== Task item A ==
In the capstone project extract, how many separate files make up the final submission?
== Task item B ==
Resume the capstone project extract after its last line, writing the next part of its text.

== Extract provided ==
____________
9.1.2 Questions for project with a focus on using all reference packages

In addition to the questions provided above for biogeochemical cycles consider quality control metrics in your analysis.

  1. How does the purity of each reference package impact your results?

  2. How much information is discarded due to insufficient taxonomic resolution?

  3. How much information is retained after updating reference packages with MAGs or SAGs?

  4. What is the impact on diversity metrics following the use of updated reference packages?

9.2 Resources

You will be provided with a script template for both the shell and R portion of your analysis (treesapp_analysis.sh and treesapp_analysis.R) that will guide you as you develop your code.

As stated in the project description, you will have access to metagenomic and metatranscriptomic data sets generated from Cruise 72 spanning 7 depths in Saanich Inlet, MAGs and SAGs.

9.3 Your submission

Your final submission will consist of 3 separate files: the report itself (docx or pdf), one shell script treesapp_analysis.sh, and one R script treesapp_analysis.R (both script files must be in plain text format). The report should not contain any code, but should contain versions of software tools used and a high-level description of your workflow (i.e describe what was done and NOT how).

9.4 Timeline

The following provides an outline as well as some specific milestones within the project.

Capstone timeline
Date Description
Mar 18 Introduction and begin running TreeSAPP
Mar 21, 23, 25 TreeSAPP tutorials
Mar 28

Start of capstone project

Groups present project ideas

Mar 30, Apr 1, 4, 6 Assisted group work
Apr 8 Project discussion
Apr 11 Course recap and discussion
April 12–27

Report writing

Groups are expected to meet remotely as needed over the Finals Period in order to complete the report. This report serves as a final for this course and should be treated as such.

April 24

Final due date

For reports

9.5 Reports

Reports should be formatted as per the Instructions to Authors for the Journal of Bacteriology.

Each group will submit one report with the sections below.

Report structure
Section Description

Abstract

200–250 words

Note that an Importance section is not required.
____________
== Recorded data ==
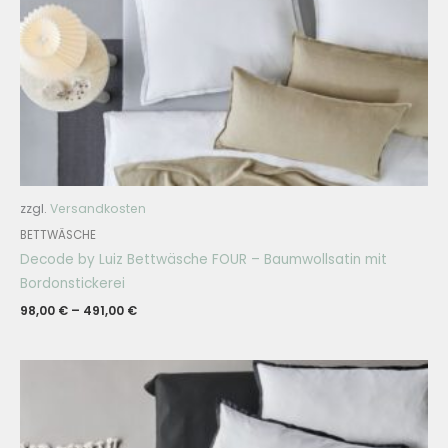
zzgl.
Versandkosten
BETTWÄSCHE
Decode by Luiz Bettwäsche FOUR – Baumwollsatin mit
Bordonstickerei
98,00
€
–
491,00
€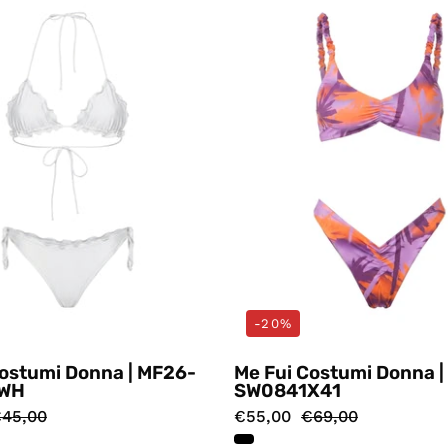
Bianco
Multicol
Me
Me
Fui
Fui
-20%
Costumi Donna | MF26-
Me Fui Costumi Donna 
WH
SW0841X41
45,00
€55,00
€69,00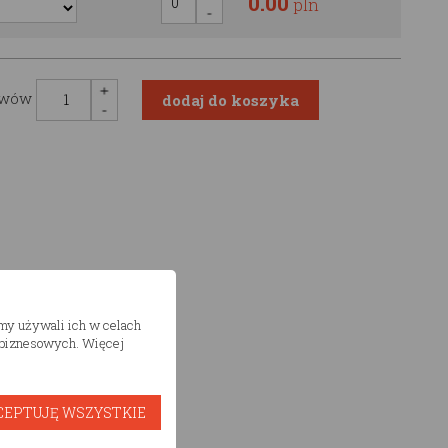
0.00
pln
awów
śmy używali ich w celach
h biznesowych. Więcej
CEPTUJĘ WSZYSTKIE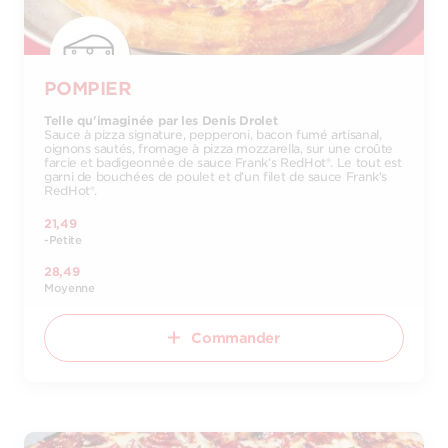
POMPIER
Telle qu'imaginée par les Denis Drolet
Sauce à pizza signature, pepperoni, bacon fumé artisanal,
oignons sautés, fromage à pizza mozzarella, sur une croûte
farcie et badigeonnée de sauce Frank’s RedHot®. Le tout est
garni de bouchées de poulet et d’un filet de sauce Frank’s
RedHot®.
21,49
-Petite
28,49
Moyenne
Commander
____________
== Your response A ==
Three: the report, a shell script (treesapp_analysis.sh), and an R script (treesapp_analysis.R).

== Your response B ==
Introduction

500–750 words

Introduce Saanich Inlet as a model ecosystem for studying microbial community responses to ocean deoxygenation e.g. seasonal cycles, relevant biogeochemistry, previous studies, etc.

Overview of a geochemical cycle including its global impacts, microbial foundations and involved genes.

Methods

300–500 words

Briefly describe the data (sampling, sequencing, processing, etc.)

Briefly describe your analysis methods including

  • TreeSAPP version and commands used

  • iTOL version

  • R version and packages used

  • Statistics (if applicable)

Provide one single shell script and one single R script (i.e treesapp_analysis.sh and treesapp_analysis.R) as individual files (i.e. not as part of your manuscript) containing the complete code to generate your results.

Results

500–750 words

Your analysis should address the guiding research questions you have developed.

You must include ≥ 5 figures/panels with titles and full captions. These figures can be combined into multi-panel figures if desired.

Discussion

750–1000 words

Frame results within a broader discussion of Saanich Inlet (Apr 14 discussion).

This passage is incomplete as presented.